Berbeda dengan di China dan Amerika yang oligarkinya mendorong negara-negara itu menjadi terdepan dalam ekonomi dunia dan industrialisasi, di Indonesia menurutnya hal itu belum kelihatan. Terbukti dari meningkatnya kesenjangan dan indikator-indikator lain yang menempatkan Indonesia selalu berada pada posisi bawah pada level internasional. Ia juga menjelaskan, bahwa demokrasi prosedural yang telah dicapai Indonesia, sama sekali tidak banyak dampaknya bagi kebangkitan ekonomi dan industrialisasi bagi negara ini. Istilah-istilah seperti “koalisi” yang muncul dalam porses demokrasi menurutnya adalah penghalusan dari kerja oligarki.

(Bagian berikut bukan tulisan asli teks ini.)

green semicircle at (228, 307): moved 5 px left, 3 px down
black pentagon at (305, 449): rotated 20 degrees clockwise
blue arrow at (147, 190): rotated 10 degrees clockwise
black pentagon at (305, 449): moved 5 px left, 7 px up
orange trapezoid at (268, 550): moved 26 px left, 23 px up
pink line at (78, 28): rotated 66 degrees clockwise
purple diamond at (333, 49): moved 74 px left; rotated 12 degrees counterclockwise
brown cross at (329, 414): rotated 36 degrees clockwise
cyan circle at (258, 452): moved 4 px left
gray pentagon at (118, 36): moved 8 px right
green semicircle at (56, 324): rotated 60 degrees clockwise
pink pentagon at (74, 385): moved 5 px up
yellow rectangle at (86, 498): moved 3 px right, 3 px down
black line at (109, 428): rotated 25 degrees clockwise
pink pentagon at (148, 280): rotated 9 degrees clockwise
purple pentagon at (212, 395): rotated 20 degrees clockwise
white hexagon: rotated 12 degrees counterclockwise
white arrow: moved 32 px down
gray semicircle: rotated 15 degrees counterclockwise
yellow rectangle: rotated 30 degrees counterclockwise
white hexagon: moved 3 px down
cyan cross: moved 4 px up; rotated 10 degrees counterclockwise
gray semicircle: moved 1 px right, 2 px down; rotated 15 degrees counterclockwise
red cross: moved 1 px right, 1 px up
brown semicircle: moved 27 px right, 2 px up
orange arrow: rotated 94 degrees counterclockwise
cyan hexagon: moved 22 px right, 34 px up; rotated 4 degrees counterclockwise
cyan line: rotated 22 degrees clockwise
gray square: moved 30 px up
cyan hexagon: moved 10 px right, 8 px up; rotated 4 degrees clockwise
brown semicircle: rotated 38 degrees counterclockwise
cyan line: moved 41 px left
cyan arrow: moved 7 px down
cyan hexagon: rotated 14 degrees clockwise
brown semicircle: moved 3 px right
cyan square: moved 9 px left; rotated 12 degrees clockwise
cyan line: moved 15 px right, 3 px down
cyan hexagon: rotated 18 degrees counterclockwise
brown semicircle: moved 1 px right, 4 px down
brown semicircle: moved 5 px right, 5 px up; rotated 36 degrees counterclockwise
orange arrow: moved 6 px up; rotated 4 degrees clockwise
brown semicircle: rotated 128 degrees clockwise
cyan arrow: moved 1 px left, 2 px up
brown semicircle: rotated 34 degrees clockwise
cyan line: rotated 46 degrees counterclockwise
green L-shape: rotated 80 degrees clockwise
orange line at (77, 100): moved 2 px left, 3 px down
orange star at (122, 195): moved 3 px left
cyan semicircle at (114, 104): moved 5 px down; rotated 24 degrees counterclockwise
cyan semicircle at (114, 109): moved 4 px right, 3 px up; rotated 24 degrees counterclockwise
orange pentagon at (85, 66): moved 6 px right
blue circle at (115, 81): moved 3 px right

Sejauh ini, belum ada kajian yang ilmiah yang membantah pendapat profesor Winters di atas. Sehingga pendapatnya itu seakan menjadi satu-satunya pegangan dalam percakapan mengenai topik oligarki Indonesia. Padahal, Jeffrey Winters sendiri mengatakan bahwa karakter oligarki di setiap negara mempunyai perbedaan. Kita tidak cukup punya gambaran misalnya, bagaimana orang-orang kuat itu berperan dalam proses politik. Apakah positif apakah negatif?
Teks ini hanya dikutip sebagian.